The proposal was presented by Jeff Bridal, IT manager, who said, "We are proposing to extend the retention period for email from its current 25 months up to 48 months." Bridal told commissioners the change responds to "technology and staff capabilities" that make handling large open-records requests easier and to department concerns that the shorter retention "is coming up a little short." Legal staff and records personnel supported the proposal during the discussion.
Why it matters: Extending retention increases the time officials and staff can retrieve institutional records for ongoing projects, long-running permitting matters and election-related inquiries. Legal staff warned that longer retention can raise risk in litigation or large subpoena responses but said the county's improved tooling and staffing make the change feasible.
Key points from the discussion:
- Decision vs. discussion: Commissioners reached consensus to move to 48 months during the work session; Bridal said the change can be made administratively under the county's records policy. The board did not record a formal roll-call vote during the session.
- Chat and messaging: Bridal said Google Chat retention would remain at 90 days and reminded staff that "substantive matters" should be moved from chat to email for recordkeeping.
- Commercial data requests: Leo (legal staff) described a recent commercial data-mining request and said the county will continue to resist requests that require creating new datasets or programming. He noted the county is not required to create new documents for open-records requests.
- Fees and costs: Legal and records staff said the current fee rate is $33.58 per hour and said they are considering raising it to the statutorily allowed $40'to $41 per hour to better reflect staff time on very large requests. No formal fee change was adopted at the meeting; staff said they will return with formal recommendations if needed.
- Volume and impact: Records staff said the county has seen an increase in broad requests and data-scraping activity, including repetitive or form-letter requests that can "gum up the works." Staff described one earlier request that generated about $1,000 in processing costs and involved several gigabytes of data.

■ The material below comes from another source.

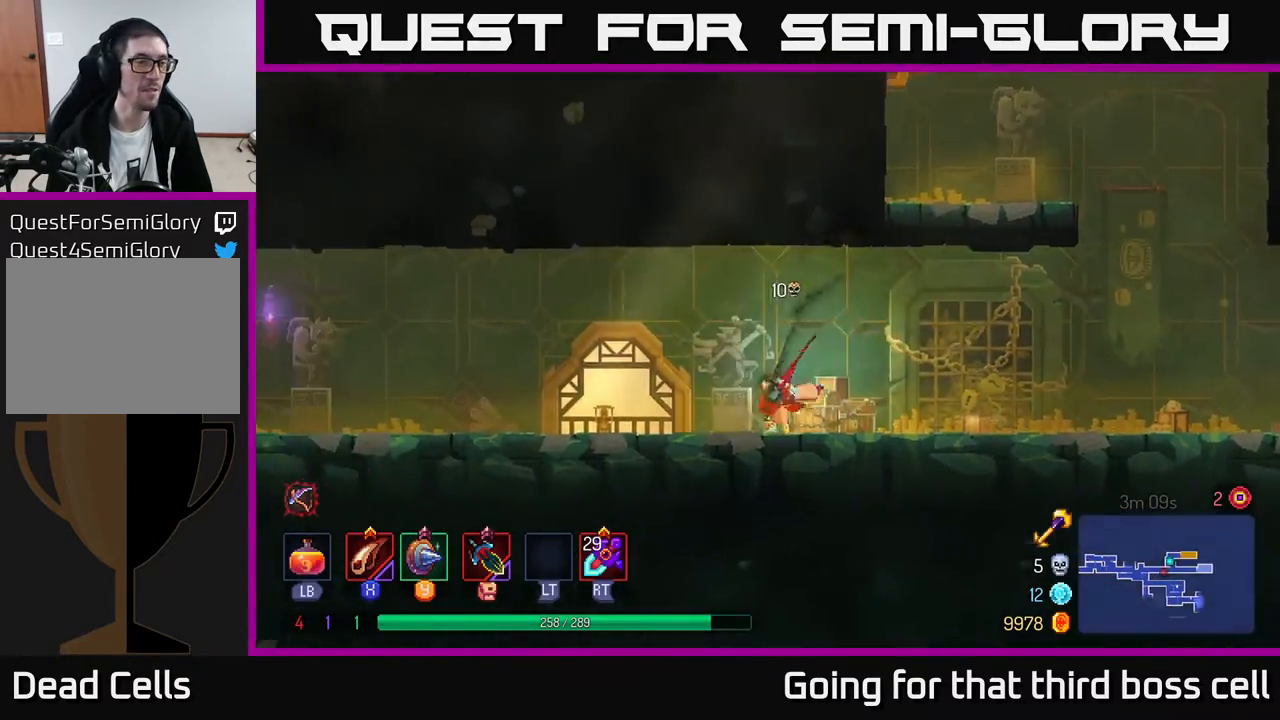
{"buttons": [], "left_stick": "left", "right_stick": "center", "events": [[100, "B", "up"]]}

What remains unsettled: Commissioners and staff discussed whether some records should have longer or different retention schedules (for example, records tied to multi-year permitting or elected officials'terms). Commissioners suggested the 48-month change be monitored and revisited if necessary.
What happens next: Bridal said IT will implement the 48-month retention administratively and will work with legal and departments on procedures. Staff also said they will continue outreach and training about archiving best practices and litigation holds.
Ending note: Commissioners emphasized balancing transparency and public-records obligations with legal risk and staff workload; the 48-month change was presented as a practical compromise that can be reexamined later.